The 6-foot-3, 324-pound McClendon also set program records in the weight room at UT and was taken in the fourth round of the 2010 NFL draft by the Indianapolis Colts. After one season there, he played for two years with the Detroit Lions before being signed to the Atlanta Falcons' practice squad six games into last season.
After playing guard last season, McClendon began making the difficult transition to center during the Falcons' 2013 organized team activities.
"It's definitely a transition," McClendon said. "At first I just thought of myself as a guard who could snap it. By the end of OTAs I was feeling pretty confident with it. There's a lot of responsibility on you to make the right calls for the line at center. But if anything, it's made my football IQ even higher, and I think it will only add to my list of skills to bring to the team.
"All you can ask is to get an opportunity in this league, and I've got that. Once you get the opportunity, the rest is up to you, so I'm going to work as hard as I can to make the move to center."
As he enjoys the last few weeks with his family before returning to Atlanta to begin preseason camp, McClendon said he was surprised and honored when told he would be on the Times Free Press list of the 13 best offensive linemen in area history.
"I'm not even the best lineman who played at Baylor," McClendon joked, referring to Pro Hall of Famer John Hannah. "I mean, the greatest offensive lineman of all time played at Baylor, so just to be on a list with him is an incredible honor. Chattanooga is still home and still near and dear to me, so that means a lot.

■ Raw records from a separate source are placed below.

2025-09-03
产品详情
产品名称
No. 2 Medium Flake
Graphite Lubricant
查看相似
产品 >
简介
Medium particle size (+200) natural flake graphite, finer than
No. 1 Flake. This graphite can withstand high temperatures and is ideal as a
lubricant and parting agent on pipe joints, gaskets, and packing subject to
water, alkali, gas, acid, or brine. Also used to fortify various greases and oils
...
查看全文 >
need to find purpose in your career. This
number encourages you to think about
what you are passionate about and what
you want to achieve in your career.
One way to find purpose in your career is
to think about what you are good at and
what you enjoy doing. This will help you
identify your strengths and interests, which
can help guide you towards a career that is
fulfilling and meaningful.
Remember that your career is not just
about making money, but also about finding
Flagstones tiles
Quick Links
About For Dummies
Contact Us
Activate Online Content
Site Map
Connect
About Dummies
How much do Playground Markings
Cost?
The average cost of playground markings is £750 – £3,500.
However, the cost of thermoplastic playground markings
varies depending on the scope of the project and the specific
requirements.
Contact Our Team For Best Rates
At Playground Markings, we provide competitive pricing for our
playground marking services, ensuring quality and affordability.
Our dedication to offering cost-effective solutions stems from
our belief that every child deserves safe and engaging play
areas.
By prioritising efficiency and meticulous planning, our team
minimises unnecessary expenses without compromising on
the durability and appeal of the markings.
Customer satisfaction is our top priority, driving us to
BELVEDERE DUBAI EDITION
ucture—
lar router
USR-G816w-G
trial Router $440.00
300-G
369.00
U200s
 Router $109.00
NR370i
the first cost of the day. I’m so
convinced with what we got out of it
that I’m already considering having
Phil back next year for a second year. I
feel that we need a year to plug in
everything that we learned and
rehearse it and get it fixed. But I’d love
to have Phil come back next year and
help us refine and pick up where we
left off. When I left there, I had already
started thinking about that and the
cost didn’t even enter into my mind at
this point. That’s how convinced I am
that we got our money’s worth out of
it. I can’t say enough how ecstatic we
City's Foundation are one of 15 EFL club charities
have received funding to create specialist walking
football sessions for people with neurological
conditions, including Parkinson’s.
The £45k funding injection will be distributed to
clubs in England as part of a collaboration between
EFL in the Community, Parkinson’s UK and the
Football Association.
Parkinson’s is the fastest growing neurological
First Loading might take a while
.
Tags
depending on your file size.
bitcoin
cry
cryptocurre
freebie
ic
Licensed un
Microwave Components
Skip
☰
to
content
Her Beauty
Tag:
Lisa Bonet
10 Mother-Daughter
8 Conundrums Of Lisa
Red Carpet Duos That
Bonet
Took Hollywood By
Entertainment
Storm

"I've already been blessed to have the career I've had, and I know I'm blessed to be on a team where the sky's the limit," McClendon said, noting the Falcons' Super Bowl expectations. "You just feel like you're a part of a special team. It's one of the best situations I've been in.
"My wife and mom still live in Cleveland, so I'm close to home and in a place where we believe we can be really good. It's great to be a part of something like that."